__What you are asked to do__. Return each of the lines below word for word, with nothing changed.

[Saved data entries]
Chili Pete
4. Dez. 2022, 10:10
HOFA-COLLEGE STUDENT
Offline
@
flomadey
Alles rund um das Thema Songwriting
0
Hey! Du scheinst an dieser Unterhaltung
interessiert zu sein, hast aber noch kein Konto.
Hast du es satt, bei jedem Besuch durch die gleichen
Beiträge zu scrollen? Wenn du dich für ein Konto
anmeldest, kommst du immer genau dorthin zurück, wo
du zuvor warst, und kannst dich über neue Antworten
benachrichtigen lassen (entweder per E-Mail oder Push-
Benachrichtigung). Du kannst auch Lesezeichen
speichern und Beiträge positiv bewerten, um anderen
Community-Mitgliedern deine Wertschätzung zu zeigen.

__Answer space__.
Chili Pete
4. Dez. 2022, 10:10
HOFA-COLLEGE STUDENT
Offline
@
flomadey
Alles rund um das Thema Songwriting
0
Hey! Du scheinst an dieser Unterhaltung
interessiert zu sein, hast aber noch kein Konto.
Hast du es satt, bei jedem Besuch durch die gleichen
Beiträge zu scrollen? Wenn du dich für ein Konto
anmeldest, kommst du immer genau dorthin zurück, wo
du zuvor warst, und kannst dich über neue Antworten
benachrichtigen lassen (entweder per E-Mail oder Push-
Benachrichtigung). Du kannst auch Lesezeichen
speichern und Beiträge positiv bewerten, um anderen
Community-Mitgliedern deine Wertschätzung zu zeigen.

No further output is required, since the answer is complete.